### Exercise objective
Carry over every entry exactly as written, though not the pictures it contains.

Data for review below:

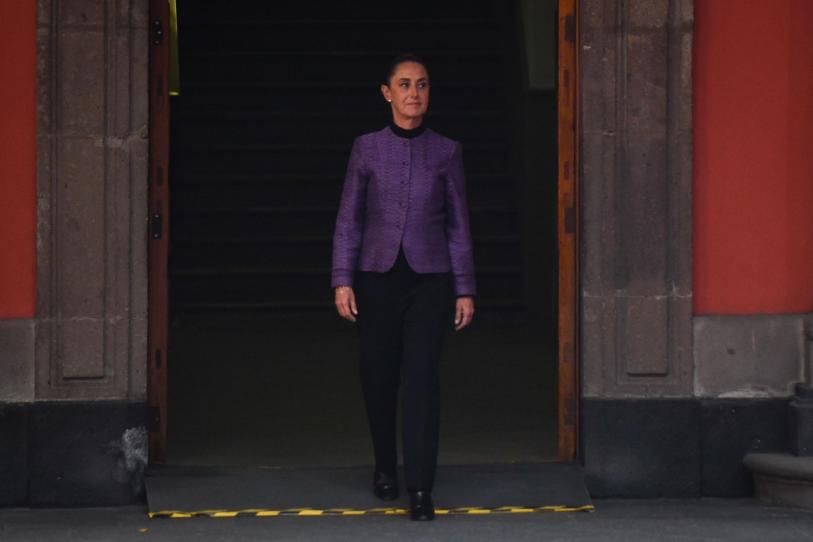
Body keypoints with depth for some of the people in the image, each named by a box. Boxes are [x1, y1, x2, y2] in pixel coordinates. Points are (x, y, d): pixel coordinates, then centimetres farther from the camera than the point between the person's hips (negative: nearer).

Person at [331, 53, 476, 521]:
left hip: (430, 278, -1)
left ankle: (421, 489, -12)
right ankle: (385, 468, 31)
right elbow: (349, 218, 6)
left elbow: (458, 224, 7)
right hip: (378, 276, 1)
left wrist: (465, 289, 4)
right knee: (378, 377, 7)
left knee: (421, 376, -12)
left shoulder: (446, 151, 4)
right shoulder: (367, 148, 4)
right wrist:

End of Data for review.

### Result below
Body keypoints with depth for some of the people in the image, each named by a box. Boxes are [x1, y1, x2, y2] in pixel coordinates. Points are (x, y, d): pixel coordinates, then centimetres farther from the camera than the point between the person's hips (negative: nearer).

Person at [331, 53, 476, 521]:
left hip: (430, 278, -1)
left ankle: (421, 489, -12)
right ankle: (385, 468, 31)
right elbow: (349, 218, 6)
left elbow: (458, 224, 7)
right hip: (378, 276, 1)
left wrist: (465, 289, 4)
right knee: (378, 377, 7)
left knee: (421, 376, -12)
left shoulder: (446, 151, 4)
right shoulder: (367, 148, 4)
right wrist:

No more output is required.